The human consciousness of Jesus stands at the center of the human race, and is the "first principle in the order of human consciousness." (25) It is interior to us, linked with our very consciousness, and it communicates to us that knowledge by which Jesus in His human consciousness realizes His subsistence in the Word, and His participation in the life of the Trinity.

In this way Mersch lays the foundation on the deepest bedrock of Christological dogma for the knowledge we have as Christians. It is not simply a conceptual knowledge coming through the Scriptures, or the teaching of the Church, but a knowledge that is at once interior and exterior. Our incorporation into Christ gives us the ability to discern in the Scriptures and the teaching of the Church His voice. To put it more strongly, we are in a very real way one with Christ, and because of that union, have the ability to see in these conceptual formulations the living mystery of Jesus. "When we know and love a person we recognize him in the sound of his voice, in the way he chooses and accents his words; we catch the vibration of his soul in the vibration of his speech. In the same way they who believe in Christ and love Him and receive His Word in charity, also receive Him, together with the Father and the Spirit." (26)

"For Christ Who teaches these formulas in the Church is identically He who is more interior to Christians than they are to themselves. He is the interior principle of the life they have as sons of God. His voice, which comes from the outside, also comes from within, from those inner depths where He gives them to themselves." (27)


We have looked at the dynamism of the human form, which expresses itself in relationship to the universe, every human being, and the natural beatitude of the human race. This human form is to be found in the humanity of

Jesus, as well, but there it takes on a special intensity, an intensification in the very line of its being because of its union with the Word, an intensification that Mersch calls an entity of union. This means that the humanity of Jesus is the source of a new supernatural dynamism of the human form. There will be a new union of all human beings with each other and with the universe, and a new supernatural destiny and beatitude, all founded on the humanity of Jesus.

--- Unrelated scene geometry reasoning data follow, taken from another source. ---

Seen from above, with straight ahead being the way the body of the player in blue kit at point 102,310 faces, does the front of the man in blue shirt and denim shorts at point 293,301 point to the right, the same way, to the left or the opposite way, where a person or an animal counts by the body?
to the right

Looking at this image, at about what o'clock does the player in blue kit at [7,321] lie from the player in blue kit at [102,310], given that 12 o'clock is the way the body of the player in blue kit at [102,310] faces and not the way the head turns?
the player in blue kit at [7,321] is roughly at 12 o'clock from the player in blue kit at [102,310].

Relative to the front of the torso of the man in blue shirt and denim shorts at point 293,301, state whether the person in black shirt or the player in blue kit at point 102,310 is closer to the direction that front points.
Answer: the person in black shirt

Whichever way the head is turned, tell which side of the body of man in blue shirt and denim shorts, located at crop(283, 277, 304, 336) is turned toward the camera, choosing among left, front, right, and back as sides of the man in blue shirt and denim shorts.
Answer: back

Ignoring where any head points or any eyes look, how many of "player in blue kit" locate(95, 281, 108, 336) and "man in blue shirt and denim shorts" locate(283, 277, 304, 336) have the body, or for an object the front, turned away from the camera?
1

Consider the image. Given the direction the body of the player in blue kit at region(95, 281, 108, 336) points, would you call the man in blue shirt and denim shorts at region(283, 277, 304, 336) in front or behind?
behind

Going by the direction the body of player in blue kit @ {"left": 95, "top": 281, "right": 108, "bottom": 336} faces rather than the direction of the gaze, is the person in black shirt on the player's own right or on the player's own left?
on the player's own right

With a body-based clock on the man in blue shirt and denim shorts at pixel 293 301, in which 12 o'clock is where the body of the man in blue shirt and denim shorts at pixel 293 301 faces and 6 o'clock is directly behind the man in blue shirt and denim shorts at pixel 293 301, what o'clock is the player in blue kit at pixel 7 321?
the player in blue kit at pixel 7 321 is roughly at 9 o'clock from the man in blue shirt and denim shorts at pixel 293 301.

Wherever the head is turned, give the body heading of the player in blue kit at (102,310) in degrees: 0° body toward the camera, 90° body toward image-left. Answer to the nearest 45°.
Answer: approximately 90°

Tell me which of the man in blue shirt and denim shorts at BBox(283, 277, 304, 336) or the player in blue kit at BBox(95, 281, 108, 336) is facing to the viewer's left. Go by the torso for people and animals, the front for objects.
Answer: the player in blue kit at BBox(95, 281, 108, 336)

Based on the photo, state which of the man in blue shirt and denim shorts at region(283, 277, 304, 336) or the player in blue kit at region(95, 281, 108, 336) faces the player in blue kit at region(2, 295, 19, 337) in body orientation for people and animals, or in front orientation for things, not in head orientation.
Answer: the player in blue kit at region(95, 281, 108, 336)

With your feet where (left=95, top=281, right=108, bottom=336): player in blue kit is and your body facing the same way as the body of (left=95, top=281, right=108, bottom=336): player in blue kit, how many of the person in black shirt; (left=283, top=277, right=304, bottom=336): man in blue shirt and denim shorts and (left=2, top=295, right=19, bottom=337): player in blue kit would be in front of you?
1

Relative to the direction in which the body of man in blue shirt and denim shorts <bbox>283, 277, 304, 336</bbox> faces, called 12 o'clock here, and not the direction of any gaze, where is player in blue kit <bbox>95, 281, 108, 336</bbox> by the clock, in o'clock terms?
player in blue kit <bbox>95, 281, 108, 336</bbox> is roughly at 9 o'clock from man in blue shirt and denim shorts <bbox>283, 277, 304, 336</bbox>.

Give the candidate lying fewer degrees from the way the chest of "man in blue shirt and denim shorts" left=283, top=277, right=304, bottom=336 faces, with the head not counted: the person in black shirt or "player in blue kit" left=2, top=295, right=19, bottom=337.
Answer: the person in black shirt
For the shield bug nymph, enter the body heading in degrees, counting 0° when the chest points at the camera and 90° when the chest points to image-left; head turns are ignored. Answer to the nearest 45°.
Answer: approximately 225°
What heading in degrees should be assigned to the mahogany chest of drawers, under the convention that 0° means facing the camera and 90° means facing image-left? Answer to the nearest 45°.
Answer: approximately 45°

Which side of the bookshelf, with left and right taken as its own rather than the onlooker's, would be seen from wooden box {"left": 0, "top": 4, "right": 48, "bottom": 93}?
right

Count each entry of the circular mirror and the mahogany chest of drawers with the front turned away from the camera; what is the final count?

These new forms of union are brought about, as I have said, by the entity of union that the humanity of Jesus possesses. But what is the intrinsic character of that entity of union? Mersch describes it under the heading of a "series of theandric realities." The humanity of Jesus has a special relationship with the Word, and through the Word shares in the relationship which the Son has with the Father, and the relationship they both have in breathing forth the Holy Spirit. The humanity of Jesus, in virtue of being the humanity of the second person of the Trinity, possesses a trinitarian entity of union, which is the foundation for a trinitarian consciousness. It is this trinitarian entity of union which intensifies the human form of Jesus so that it becomes the principle for the deeper union we have with each other in Christ and through Christ with the universe, and with the Trinity in the life to come.